WHAT TO PRODUCE: How many lines in the data below contain the word "left"? Treat uppercase and lowercase as different, and reply with the number alone.

◇ ◇ ◇ ◇ ◇

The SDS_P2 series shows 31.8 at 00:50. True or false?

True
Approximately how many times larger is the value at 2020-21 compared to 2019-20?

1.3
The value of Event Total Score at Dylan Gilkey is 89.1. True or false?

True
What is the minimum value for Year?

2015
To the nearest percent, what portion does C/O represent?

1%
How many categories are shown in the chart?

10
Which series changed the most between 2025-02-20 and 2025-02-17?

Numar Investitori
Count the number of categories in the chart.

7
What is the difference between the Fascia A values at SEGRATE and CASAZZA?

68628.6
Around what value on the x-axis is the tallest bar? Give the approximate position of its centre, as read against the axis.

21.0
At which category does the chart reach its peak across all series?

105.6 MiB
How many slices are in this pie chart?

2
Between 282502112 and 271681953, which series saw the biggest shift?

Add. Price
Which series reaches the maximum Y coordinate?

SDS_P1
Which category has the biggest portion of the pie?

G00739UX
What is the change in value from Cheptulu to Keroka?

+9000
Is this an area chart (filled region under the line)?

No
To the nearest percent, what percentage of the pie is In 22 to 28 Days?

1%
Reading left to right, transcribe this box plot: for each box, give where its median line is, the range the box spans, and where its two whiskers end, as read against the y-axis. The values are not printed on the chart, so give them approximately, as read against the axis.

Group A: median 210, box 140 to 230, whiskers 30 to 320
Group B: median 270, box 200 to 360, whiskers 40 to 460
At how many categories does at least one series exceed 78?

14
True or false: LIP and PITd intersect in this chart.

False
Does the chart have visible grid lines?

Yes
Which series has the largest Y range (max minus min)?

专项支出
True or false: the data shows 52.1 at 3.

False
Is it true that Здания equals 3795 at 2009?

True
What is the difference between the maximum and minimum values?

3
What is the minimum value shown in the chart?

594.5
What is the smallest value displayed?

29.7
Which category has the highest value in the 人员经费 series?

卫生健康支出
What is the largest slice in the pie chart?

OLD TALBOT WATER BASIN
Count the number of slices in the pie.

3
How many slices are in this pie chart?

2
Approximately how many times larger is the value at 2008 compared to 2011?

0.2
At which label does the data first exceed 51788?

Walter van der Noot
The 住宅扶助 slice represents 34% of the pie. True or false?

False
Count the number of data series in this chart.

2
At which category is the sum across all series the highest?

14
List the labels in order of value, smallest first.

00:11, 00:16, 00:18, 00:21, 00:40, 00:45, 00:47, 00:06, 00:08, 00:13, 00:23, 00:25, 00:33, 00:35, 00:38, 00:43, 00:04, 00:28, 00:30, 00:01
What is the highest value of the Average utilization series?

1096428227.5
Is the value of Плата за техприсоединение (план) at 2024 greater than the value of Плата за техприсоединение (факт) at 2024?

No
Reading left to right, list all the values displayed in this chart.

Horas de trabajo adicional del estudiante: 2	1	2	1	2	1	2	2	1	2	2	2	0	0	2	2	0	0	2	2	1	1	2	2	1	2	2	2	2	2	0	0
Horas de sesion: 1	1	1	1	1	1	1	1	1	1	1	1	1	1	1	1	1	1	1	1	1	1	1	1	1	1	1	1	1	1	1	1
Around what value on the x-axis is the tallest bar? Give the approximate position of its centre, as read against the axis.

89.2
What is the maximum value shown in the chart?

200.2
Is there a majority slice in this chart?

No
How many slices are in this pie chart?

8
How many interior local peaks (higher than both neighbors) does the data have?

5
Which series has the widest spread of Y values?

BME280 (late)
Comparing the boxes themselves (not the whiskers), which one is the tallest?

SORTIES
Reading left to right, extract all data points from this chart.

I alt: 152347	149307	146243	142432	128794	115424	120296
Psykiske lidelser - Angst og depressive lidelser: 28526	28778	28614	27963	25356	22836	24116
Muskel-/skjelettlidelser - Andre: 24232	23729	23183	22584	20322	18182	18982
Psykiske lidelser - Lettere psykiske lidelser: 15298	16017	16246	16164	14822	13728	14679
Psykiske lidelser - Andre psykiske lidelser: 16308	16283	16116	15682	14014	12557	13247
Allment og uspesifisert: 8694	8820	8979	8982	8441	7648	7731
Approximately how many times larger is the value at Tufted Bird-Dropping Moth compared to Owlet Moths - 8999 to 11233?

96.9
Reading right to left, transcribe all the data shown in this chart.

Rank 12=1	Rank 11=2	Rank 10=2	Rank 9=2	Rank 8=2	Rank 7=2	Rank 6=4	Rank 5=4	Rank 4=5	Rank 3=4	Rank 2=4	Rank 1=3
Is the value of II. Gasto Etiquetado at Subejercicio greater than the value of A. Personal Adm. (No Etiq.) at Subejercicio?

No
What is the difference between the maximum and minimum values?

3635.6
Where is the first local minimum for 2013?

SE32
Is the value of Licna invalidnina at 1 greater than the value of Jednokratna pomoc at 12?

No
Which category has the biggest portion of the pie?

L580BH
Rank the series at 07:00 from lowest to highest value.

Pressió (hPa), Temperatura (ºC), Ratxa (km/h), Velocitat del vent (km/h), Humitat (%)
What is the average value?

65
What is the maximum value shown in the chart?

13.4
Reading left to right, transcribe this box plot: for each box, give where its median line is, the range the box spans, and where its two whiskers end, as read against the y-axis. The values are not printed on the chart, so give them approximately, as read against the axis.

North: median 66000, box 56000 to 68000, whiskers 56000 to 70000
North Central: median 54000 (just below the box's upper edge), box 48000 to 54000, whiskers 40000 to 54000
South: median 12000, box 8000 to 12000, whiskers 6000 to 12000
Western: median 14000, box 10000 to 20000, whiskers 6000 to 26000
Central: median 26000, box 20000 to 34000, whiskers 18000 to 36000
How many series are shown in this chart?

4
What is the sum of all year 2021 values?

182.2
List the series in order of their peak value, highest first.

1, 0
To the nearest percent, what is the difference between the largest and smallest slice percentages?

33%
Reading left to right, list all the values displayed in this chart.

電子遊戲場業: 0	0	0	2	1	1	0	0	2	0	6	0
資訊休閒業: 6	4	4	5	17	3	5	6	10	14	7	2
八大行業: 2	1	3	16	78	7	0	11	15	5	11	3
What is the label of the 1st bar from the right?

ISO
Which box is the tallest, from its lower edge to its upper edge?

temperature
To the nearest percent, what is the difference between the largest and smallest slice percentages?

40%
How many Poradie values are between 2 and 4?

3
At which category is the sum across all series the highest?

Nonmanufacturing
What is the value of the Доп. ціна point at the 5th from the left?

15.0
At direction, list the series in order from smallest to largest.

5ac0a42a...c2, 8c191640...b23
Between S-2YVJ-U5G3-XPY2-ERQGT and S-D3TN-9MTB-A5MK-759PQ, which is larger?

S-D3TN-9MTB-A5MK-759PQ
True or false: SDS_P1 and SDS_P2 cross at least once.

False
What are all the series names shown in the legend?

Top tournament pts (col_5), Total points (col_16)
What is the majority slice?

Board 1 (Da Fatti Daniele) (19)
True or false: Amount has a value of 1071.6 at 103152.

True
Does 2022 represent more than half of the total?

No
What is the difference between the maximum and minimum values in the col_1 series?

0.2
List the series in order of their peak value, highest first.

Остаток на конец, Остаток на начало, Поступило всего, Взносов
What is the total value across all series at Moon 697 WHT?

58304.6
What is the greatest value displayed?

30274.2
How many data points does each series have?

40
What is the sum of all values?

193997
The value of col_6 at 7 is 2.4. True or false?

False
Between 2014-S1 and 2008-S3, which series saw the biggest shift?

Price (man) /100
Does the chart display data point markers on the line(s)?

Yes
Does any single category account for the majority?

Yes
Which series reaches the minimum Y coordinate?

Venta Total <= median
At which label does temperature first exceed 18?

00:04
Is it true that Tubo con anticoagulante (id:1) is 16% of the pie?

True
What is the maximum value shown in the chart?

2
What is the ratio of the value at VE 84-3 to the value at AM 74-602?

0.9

◇ ◇ ◇ ◇ ◇

SOLUTION FOR THIS EXERCISE: 7